翌朝。私はいつもよりも1時間30分も遅く起きてしまった。いつもは6時00分に起きるのに……それから、朝食や着替え。今は無論7時30分である。
完璧に遅刻である。
私は青くなった顔で、携帯の目覚まし機能であるアラームを調べる。目覚まし時計は家にはなく、いつも携帯の目覚まし機能で起きていた。昨日は信じられないことに、毎日の習慣の目覚まし機能をオンするのを忘れていたようだ。
私は目覚まし機能を明日のために忘れずに午前6時にONにした。急いでテレビを点けると丁度、ニュースの天気予報で、快晴になるとアナウンサーが教えてくれるところだった。
朝食のいつものコンビニ弁当と歯磨き、何時も通りのことを遅く起きた時のぼんやりとした頭でのろのろとし、青い顔を洗う。
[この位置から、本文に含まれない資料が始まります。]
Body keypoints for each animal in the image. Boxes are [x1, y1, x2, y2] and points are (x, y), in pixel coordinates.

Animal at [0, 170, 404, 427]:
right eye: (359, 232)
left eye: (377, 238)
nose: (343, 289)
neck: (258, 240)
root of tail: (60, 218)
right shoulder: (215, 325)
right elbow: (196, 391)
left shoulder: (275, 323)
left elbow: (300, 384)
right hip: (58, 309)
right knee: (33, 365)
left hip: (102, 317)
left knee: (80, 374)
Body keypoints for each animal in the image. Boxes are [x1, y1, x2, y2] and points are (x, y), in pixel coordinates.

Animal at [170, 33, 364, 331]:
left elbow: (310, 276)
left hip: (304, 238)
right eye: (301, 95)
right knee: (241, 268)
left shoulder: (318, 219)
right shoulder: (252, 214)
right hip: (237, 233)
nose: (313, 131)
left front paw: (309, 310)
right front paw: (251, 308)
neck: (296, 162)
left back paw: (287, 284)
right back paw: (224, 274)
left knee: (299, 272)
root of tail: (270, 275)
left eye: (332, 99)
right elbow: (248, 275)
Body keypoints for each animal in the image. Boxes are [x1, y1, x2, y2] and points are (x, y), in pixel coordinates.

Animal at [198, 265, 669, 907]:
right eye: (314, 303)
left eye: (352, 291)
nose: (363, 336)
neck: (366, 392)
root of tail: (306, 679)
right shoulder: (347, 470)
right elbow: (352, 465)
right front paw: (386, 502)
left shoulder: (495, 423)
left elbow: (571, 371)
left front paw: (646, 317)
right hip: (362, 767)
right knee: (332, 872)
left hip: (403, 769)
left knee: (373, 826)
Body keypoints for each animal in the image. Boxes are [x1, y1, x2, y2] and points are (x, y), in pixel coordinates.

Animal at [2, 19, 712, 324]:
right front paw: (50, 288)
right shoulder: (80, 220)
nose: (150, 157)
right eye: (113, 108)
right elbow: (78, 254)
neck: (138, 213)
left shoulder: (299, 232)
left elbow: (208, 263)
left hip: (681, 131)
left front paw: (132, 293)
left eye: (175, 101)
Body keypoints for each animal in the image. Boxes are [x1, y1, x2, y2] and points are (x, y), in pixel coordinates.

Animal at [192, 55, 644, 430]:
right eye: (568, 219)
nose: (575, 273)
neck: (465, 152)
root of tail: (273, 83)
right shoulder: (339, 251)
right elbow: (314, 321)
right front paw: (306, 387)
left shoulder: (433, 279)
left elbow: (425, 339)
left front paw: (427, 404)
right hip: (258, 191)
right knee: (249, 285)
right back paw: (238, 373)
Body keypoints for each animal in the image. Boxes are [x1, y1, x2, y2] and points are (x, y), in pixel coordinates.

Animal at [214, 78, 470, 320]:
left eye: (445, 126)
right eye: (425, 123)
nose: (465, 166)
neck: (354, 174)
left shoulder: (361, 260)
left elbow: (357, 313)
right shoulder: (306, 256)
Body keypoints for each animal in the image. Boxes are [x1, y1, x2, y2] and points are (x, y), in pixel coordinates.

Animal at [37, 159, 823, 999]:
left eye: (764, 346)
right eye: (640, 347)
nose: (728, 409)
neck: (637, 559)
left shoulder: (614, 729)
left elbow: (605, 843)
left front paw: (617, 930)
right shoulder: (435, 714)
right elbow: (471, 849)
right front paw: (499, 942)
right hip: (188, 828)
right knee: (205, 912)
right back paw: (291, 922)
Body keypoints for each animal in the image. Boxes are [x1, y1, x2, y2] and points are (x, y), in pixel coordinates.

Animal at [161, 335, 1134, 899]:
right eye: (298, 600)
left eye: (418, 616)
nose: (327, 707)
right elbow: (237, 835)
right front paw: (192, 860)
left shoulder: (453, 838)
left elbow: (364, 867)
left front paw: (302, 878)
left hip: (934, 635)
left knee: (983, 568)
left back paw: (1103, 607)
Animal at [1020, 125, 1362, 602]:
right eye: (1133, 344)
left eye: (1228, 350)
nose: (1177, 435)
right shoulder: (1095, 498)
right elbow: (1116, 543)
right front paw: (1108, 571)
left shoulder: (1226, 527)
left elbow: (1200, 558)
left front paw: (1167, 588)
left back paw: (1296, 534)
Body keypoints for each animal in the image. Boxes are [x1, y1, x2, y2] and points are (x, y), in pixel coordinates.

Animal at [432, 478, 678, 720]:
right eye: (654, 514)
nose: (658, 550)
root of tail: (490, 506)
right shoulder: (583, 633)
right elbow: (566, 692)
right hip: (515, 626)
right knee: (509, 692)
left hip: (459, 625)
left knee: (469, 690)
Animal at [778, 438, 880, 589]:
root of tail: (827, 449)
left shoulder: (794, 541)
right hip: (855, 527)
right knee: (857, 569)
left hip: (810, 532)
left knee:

窓の外には遠くに曇り空が少し残っている程度だ。昨日の嵐のような天気が嘘のように去って行った。
私は急いで、アパートを黒いジーンズと灰色のTシャツを着て転がり出る。最近から雨
水管工事をしているようで、交通誘導のおじさんが挨拶をしてきた。いつもは交通誘導のおじさんと顔を合せた事はない。私は未だにぼんやりとした頭で挨拶を返し、駅までの住宅街の小道を辛抱強く半ば諦めたかのように足早に歩いて行った。
いろいろな職場をテンテンとしていた私は、「エコール」に入ってからは5年間も無遅刻無欠勤だった。
住宅街から、知り合いのおばさんが、ほんのちょっと世界を洗うような、朝日を浴びる庭の花に水をやりながら、
「あら、今日は遅いのねぇ。お天気ちゃんと晴れるのかしら」
と、驚いていた。5年も無遅刻無欠勤だったのがそうさせるのだろう。それにしてもいい天気だった。
「おはようございます……。この前はありがとうございます」
私は諦め顔で挨拶をした。ちょっと前に壊れかけた自転車を直してもらった。